WORK INSTRUCTION 1
Answer these from the Jharkhand High Court judgment, one line each:
(a) Which judge heard the case?
(b) On what date was the judgment pronounced?
(c) Under which section of the Code of Criminal Procedure do the petitioners seek to have the matter compounded?
WORK INSTRUCTION 2
Carry on the Jharkhand High Court judgment for one paragraph from its final sentence, keeping its voice.

READING TEXT
Judgment:
IN THE HIGH COURT OF JHARKHAND AT RANCHI Cr. Revision No.136 of 2015 ------------ 1. Tahir Mian, S/o Mokhtar Mian 2. Mokhtar Mian, S/o Hanif Mian 3. Rauf Ansari @ Rauf Mian, S/o Mokhtar Mian 4. Sahina Baz @ Sahina Bano, D/o Mokhtar Mian 5. Saidi Bibi @ Sazda Bibi, W/o Mokhtar Mian All residents of Village- Sohdag Khurd, P.O. + P.S.-Bishrampur District- Palamau (Jharkhand) ... ... … Petitioners Versus 1. The State of Jharkhand 2. Amna Bibi, D/o Wazir Mian, Resident of Village- Sirma, P.O. + P.S. Patan, District- Palamau (Jharkhand) ... ... ... Opp. Parties ------------ CORAM: HON'BLE MR. JUSTICE RAVI NATH VERMA For the Petitioners : Mr. Faruque Ansari, Advocate For the State : A.P.P. For the O.P.No.2 : Mr. Vijay Kumar Gupta, Advocate Mr. Anil Kumar, Advocate ------------ C.A.V. ON:- 19.05.2015 PRONOUNCED ON:- 10.09.2015 The question which falls for determination in the instant criminal revision application is whether a matrimonial dispute resulting in conviction of the petitioners at the instance of the informant-wife under Sections 498A and 323 of the Indian Penal Code and Section 4 of Dowry Prohibition Act can be allowed to be compounded under Section 320 of the Code of Criminal Procedure (hereinafter referred to as ‘the Code’).

EXCERPTED DATA
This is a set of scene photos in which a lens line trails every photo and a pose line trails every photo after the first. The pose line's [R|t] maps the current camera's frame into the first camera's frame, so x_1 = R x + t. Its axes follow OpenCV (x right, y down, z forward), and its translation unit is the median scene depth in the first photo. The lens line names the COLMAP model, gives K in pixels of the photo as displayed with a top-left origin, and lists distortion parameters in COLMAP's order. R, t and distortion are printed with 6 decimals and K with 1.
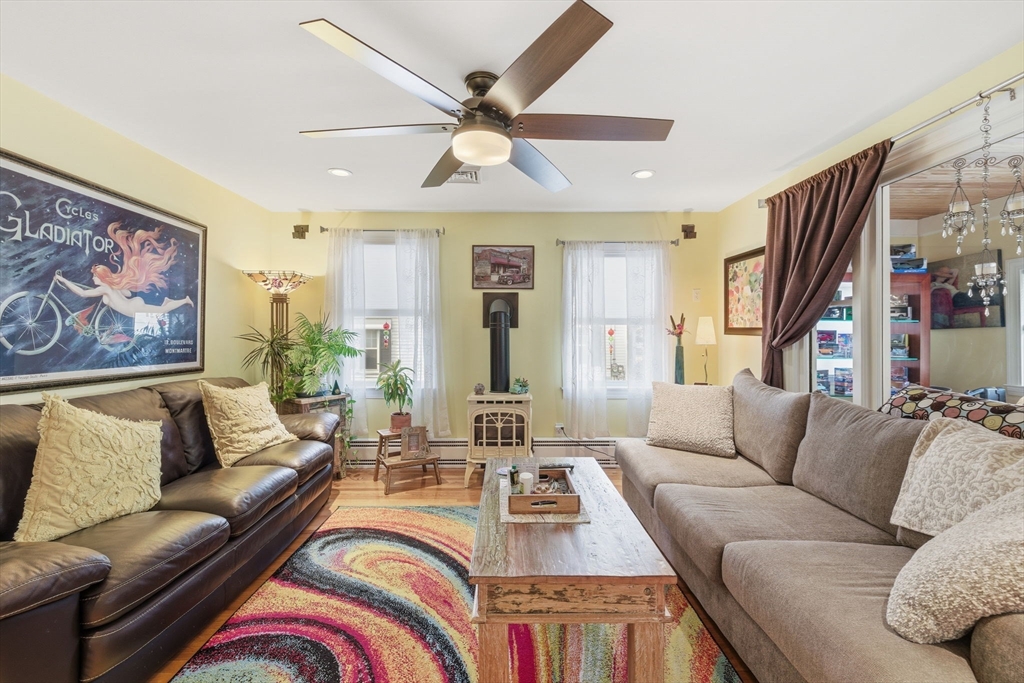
lens RADIAL K [[442.7, 0, 502.2], [0, 442.7, 331.8], [0, 0, 1]] dist [0.004786, -0.001054]
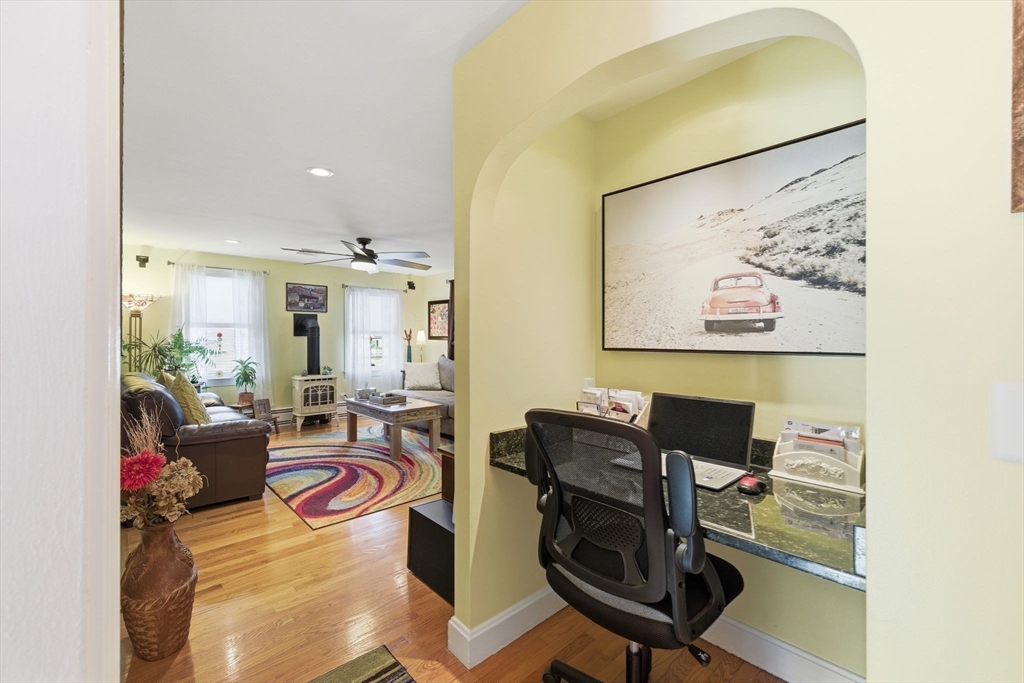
lens RADIAL K [[442.7, 0, 507.7], [0, 442.7, 335.7], [0, 0, 1]] dist [0.004786, -0.001054]
pose [[0.739590, -0.000058, 0.673058, -0.588099], [0.000253, 1.000000, -0.000191, -0.011097], [-0.673058, 0.000311, 0.739590, -0.728115]]
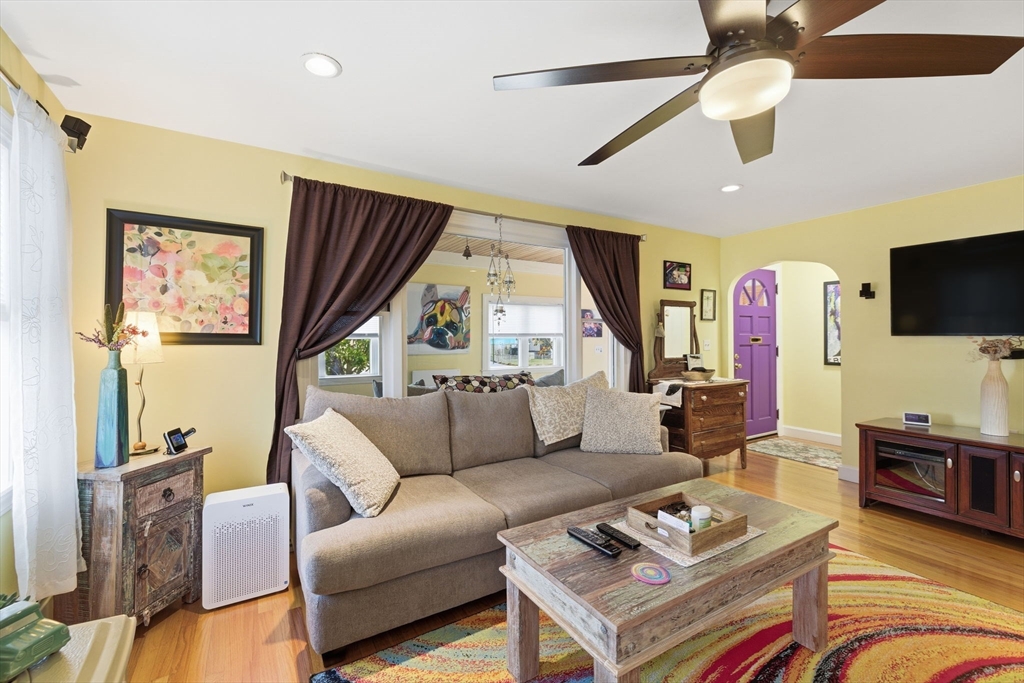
lens RADIAL K [[442.7, 0, 506.8], [0, 442.7, 332.7], [0, 0, 1]] dist [0.004786, -0.001054]
pose [[-0.529422, 0.012998, 0.848259, -0.240826], [-0.003828, 0.999836, -0.017710, -0.000622], [-0.848350, -0.012624, -0.529285, 0.897489]]
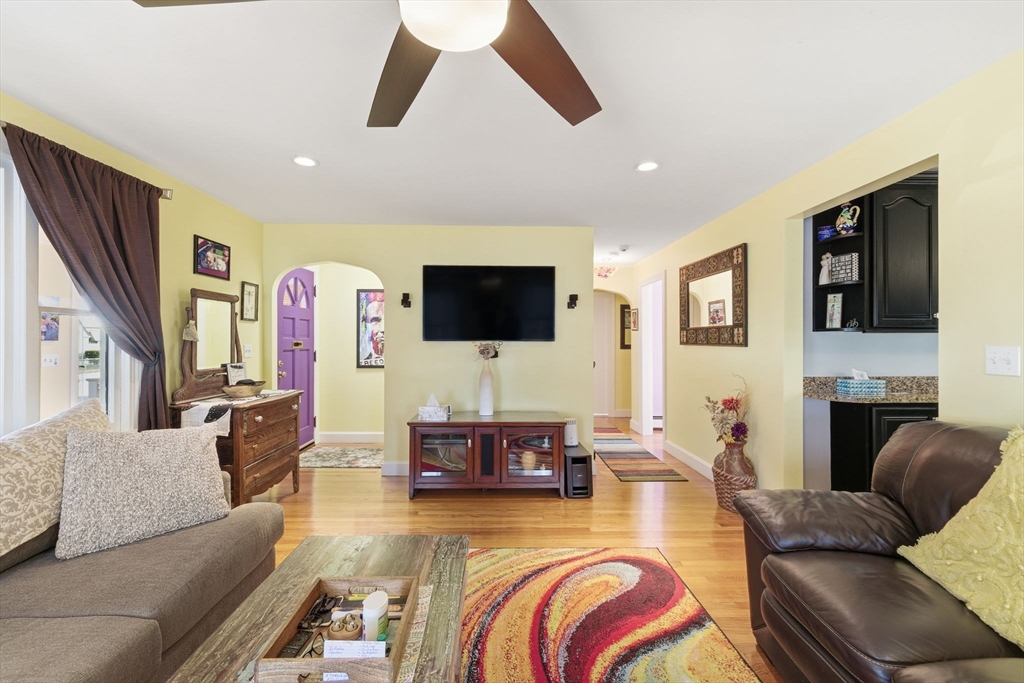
lens RADIAL K [[442.7, 0, 513.8], [0, 442.7, 337.5], [0, 0, 1]] dist [0.004786, -0.001054]
pose [[-0.999060, 0.000011, -0.043358, -0.049778], [0.000775, 0.999845, -0.017600, -0.002542], [0.043351, -0.017617, -0.998905, 0.800765]]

EXERCISE ANSWER 1
(a) Mr. Justice Ravi Nath Verma
(b) 10.09.2015
(c) Section 320

EXERCISE ANSWER 2
2. The factual aspect of this case in detail is not required to be reproduced, herein, rather brief statement of facts would be sufficient to settle the above question framed in the case. At the instance of informant-Amna Bibi, Bishrampur P.S. Case No.97 of 2005 corresponding to G.R. No.1224 of 2005 was instituted under Sections 379, 498A/34 of the Indian Penal Code and Sections 3/4 of Dowry Prohibition Act with the allegation that her marriage with petitioner no.1-Tahir Mian was solemnized on 10.05.2004 as per Muslim rites and after marriage she remained in her matrimonial home for 15 days but thereafter a Splendor motorcycle was demanded by her husband and in-laws. Her father being poor could not provide the same and due to 2 Cr. Revision No.136 of 2015 non-fulfillment of their demand, she was subjected to physical and mental torture. When her father and guardian visited her matrimonial home for her Bidai, she narrated everything to her father. The thumb impression of her father was forcibly taken by in-laws on a paper and only thereafter she was allowed to go with her father. However, they snatched her ear ring and other gold and silver ornaments.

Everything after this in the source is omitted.